ENTRIES PROVIDED:
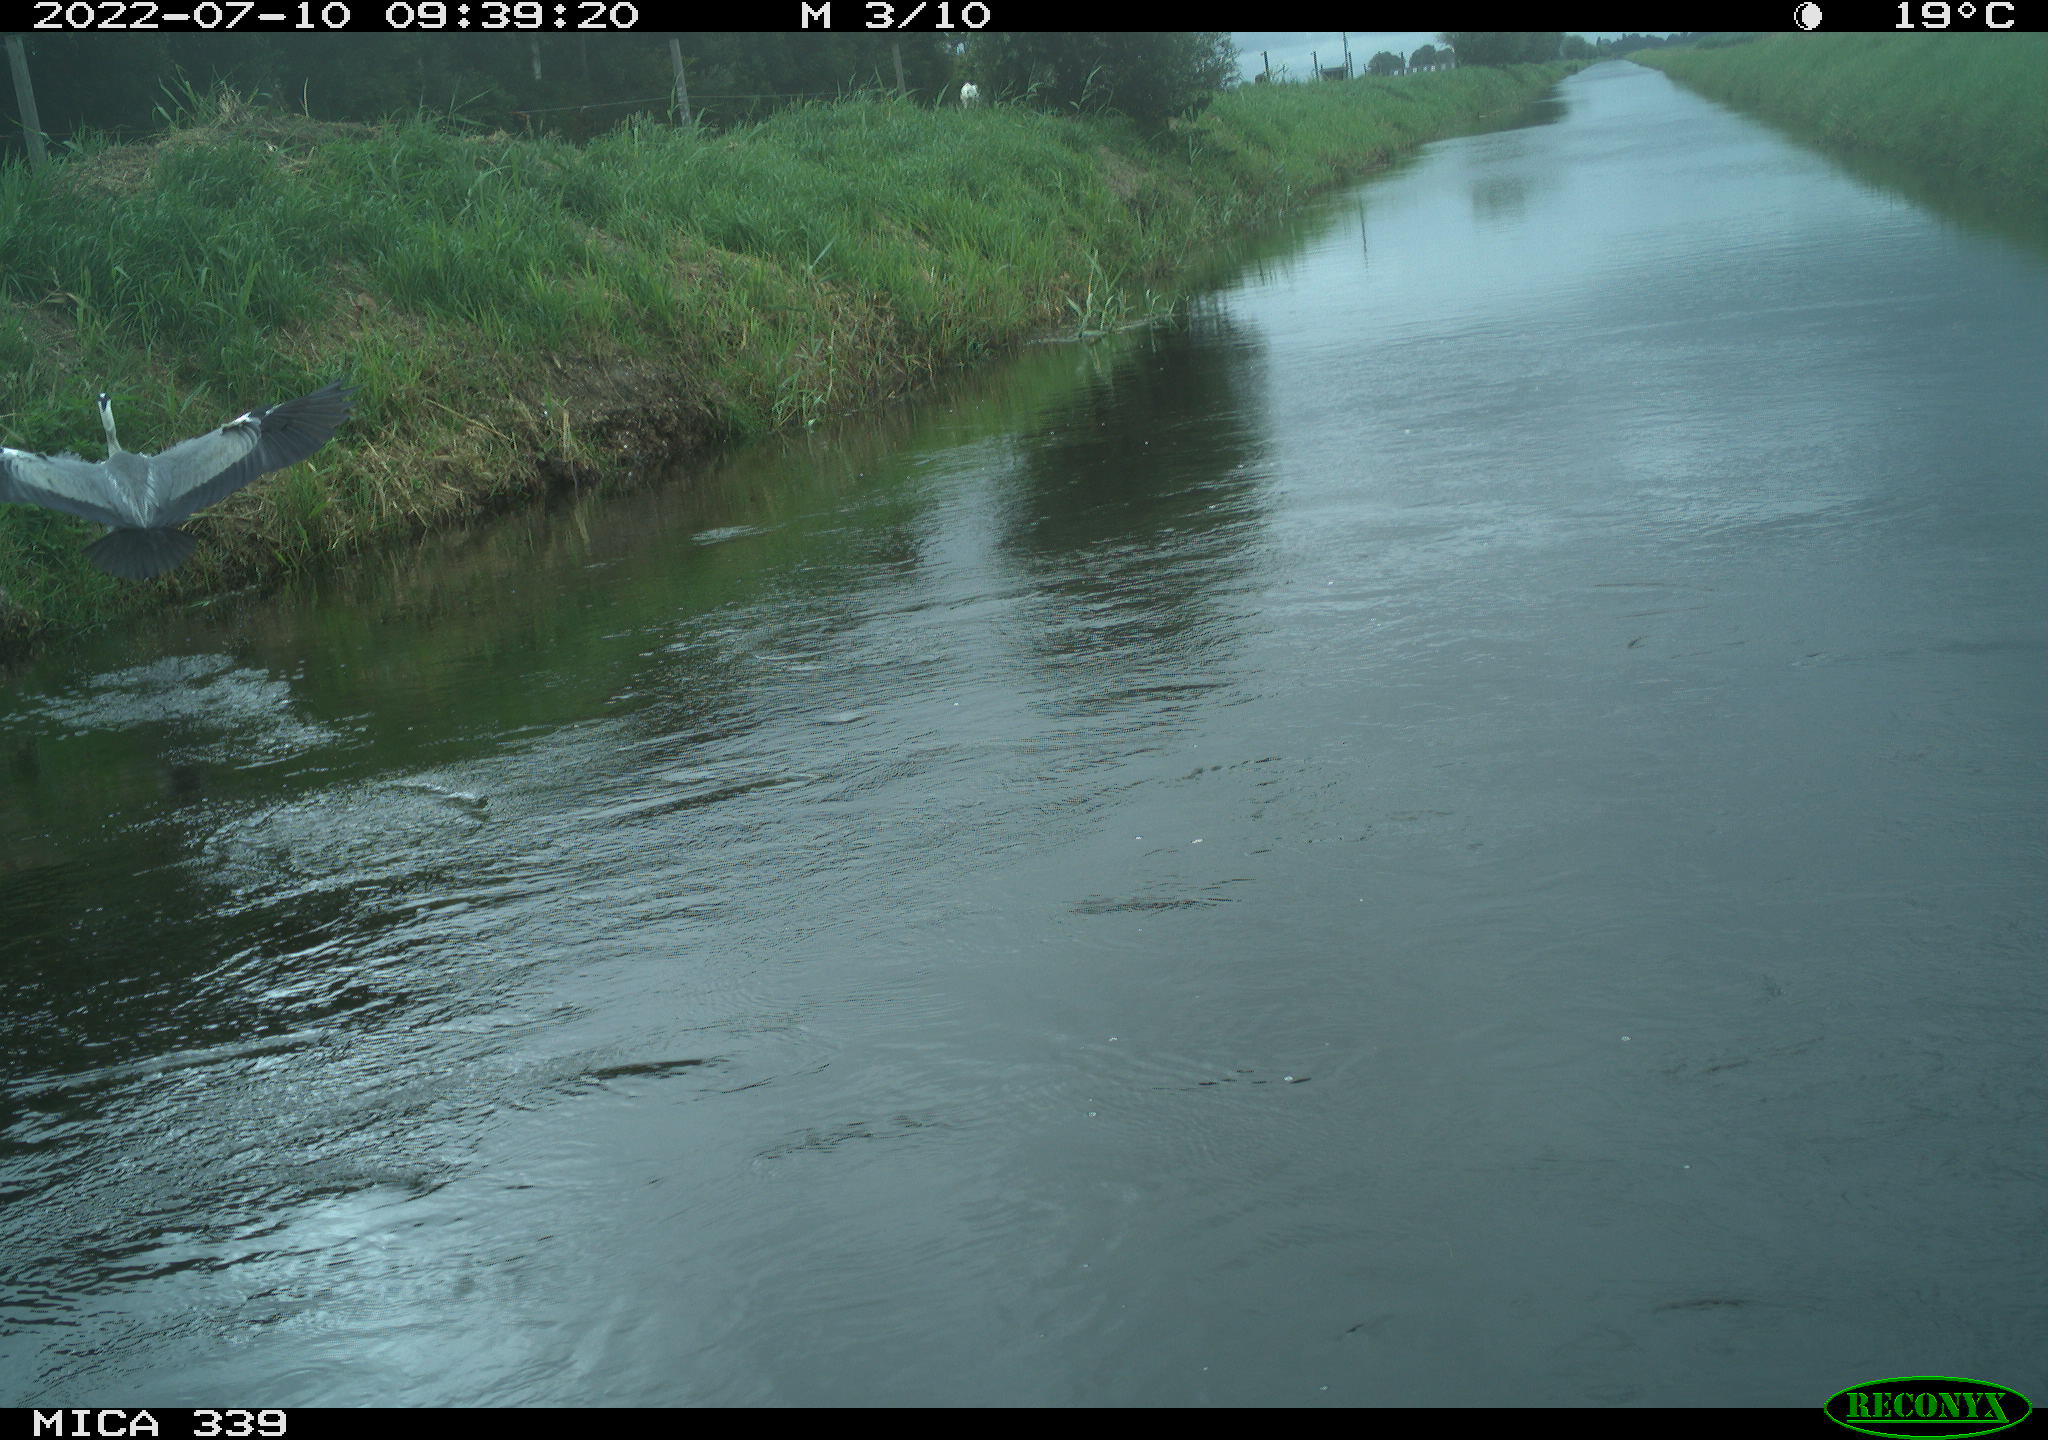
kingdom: Animalia
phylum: Chordata
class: Aves
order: Pelecaniformes
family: Ardeidae
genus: Ardea
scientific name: Ardea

YOUR TASK: Convert the lines of the data above into a Markdown table with two columns, Row and Line. Number each line in order, skip blank lines, and leave the pictures out.

RESULT:
| Row | Line |
|---|---|
| 1 | kingdom: Animalia |
| 2 | phylum: Chordata |
| 3 | class: Aves |
| 4 | order: Pelecaniformes |
| 5 | family: Ardeidae |
| 6 | genus: Ardea |
| 7 | scientific name: Ardea |